Gründe, um auf die Straße zu gehen, gibt es mehr als genug: Während die großen Konzerne mit staatlichen Subventionen in dreistelliger Milliardenhöhe bedacht wurden, sollen Lohnabhängige, Rentner und Jugendliche die Zeche für Krise und die Kosten der Pandemiebewältigung zahlen. Continental, Bosch und Daimler sind nur drei prominente Beispiele in einer langen Reihe dafür, wie Konzerne die Gunst der Stunde nutzen, um schon lange geplante Umstrukturierungsmaßnahmen mittels Massenentlassungen und Werksschließungen durchzusetzen. Während die Aktionäre satte Dividenden erhalten, reicht das Kurzarbeitergeld der Beschäftigten häufig kaum zum Lebensunterhalt. Noch schlimmer trifft es das Millionenheer der Minijobber, die erst gar kein Kurzarbeitergeld erhalten und direkt ihren Arbeitsplatz verloren haben.
Auch Pflegekräfte, die im vergangenen Frühjahr mit Applaus bedacht wurden, müssen weiterhin ihre Arbeitskraft zu katastrophalen Bedingungen verkaufen. Anderen, wie den Beschäftigten im Einzelhandel oder Busfahrern, geht es nicht besser. Letzteren wurde sogar von den öffentlichen „Arbeitgebern“ ein bundesweit gültiger einheitlicher Tarifvertrag verweigert. Für die „Helden des Alltags“ sind Sonntagsreden offenbar Lohn genug.
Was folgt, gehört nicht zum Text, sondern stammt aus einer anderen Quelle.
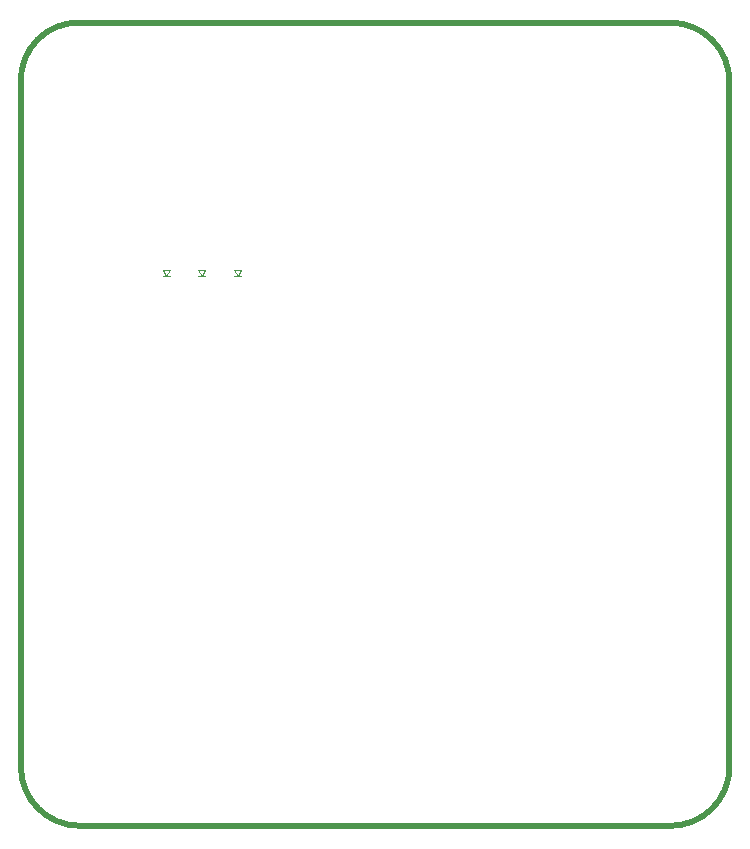
<source format=gm1>
G04*
G04 #@! TF.GenerationSoftware,Altium Limited,Altium Designer,18.1.9 (240)*
G04*
G04 Layer_Color=16711935*
%FSLAX25Y25*%
%MOIN*%
G70*
G01*
G75*
%ADD12C,0.00394*%
%ADD63C,0.01968*%
D12*
X216819Y273819D02*
X219181D01*
X216819Y275787D02*
X218000Y273819D01*
X216819Y275787D02*
X219181D01*
X218000Y273819D02*
X219181Y275787D01*
X204819Y273819D02*
X207181D01*
X204819Y275787D02*
X206000Y273819D01*
X204819Y275787D02*
X207181D01*
X206000Y273819D02*
X207181Y275787D01*
X192913Y273819D02*
X195276D01*
X192913Y275787D02*
X194095Y273819D01*
X192913Y275787D02*
X195276D01*
X194095Y273819D02*
X195276Y275787D01*
D63*
X145669Y110236D02*
G03*
X165354Y90551I19707J22D01*
G01*
X362205D02*
G03*
X381890Y110236I2J19683D01*
G01*
X381890Y338583D02*
G03*
X362205Y358268I-19684J1D01*
G01*
X165354Y358268D02*
G03*
X145669Y338583I-522J-19163D01*
G01*
Y110236D02*
Y338583D01*
X165354Y90551D02*
X362205D01*
X381890Y110236D02*
Y338583D01*
X165354Y358268D02*
X362205Y358268D01*
M02*

</source>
Die Hoffnung der Beschäftigten in der Altenpflege auf eine Allgemeinverbindlichkeitserklärung ihrer Tarifverträge wurde ebenfalls bitter enttäuscht. Für die 60.000 Erntehelfer aus Ost- und Südeuropa gibt es bis heute – mitten in der Pandemie – keine Krankenversicherung.
Millionen von Niedriglöhnern warten immer noch auf einen existenzsichernden Mindestlohn. Leiharbeit, Werkverträge, sachgrundlose Befristungen, betriebsratsfreie Zonen und Tarifflucht gehören weiterhin zum Arbeitsalltag von Millionen von Lohnabhängigen. Die Rente ab 67 ist nach wie vor bittere Realität. Die Umverteilung von unten nach oben schreitet auch in der Krise weiter voran.
Angesichts dieser Entwicklungen ist das Motto des DGB „Solidarität ist Zukunft“ zum 1. Mai gut gewählt. Denn Solidarität ist eine wirkungsvolle Waffe gegen kapitalistische Ausbeutung. Aber nur dann, wenn die Lohnabhängigen Solidarität als kollektives Handeln ihrer Klasse begreifen. Wird der Begriff Solidarität jedoch als „sozialpartnerschaftliches“ Mantra „Gemeinsam durch die Krise“ uminterpretiert, bleiben die bestehenden Herrschafts- und Ausbeutungsverhältnisse im Interesse der Herrschenden zementiert.